---------- Records to use ----------
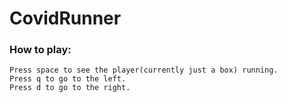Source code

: # CovidRunner
### How to play:
    Press space to see the player(currently just a box) running.
    Press q to go to the left.
    Press d to go to the right.
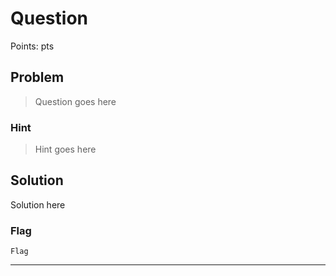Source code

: # Question
Points: pts

## Problem
>Question goes here

### Hint
>Hint goes here

## Solution
Solution here

### Flag
`Flag`

- - -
----------
### What the exercise asks
State the number of lines above that include the word "Press", and write nothing besides that number.

### Task output
3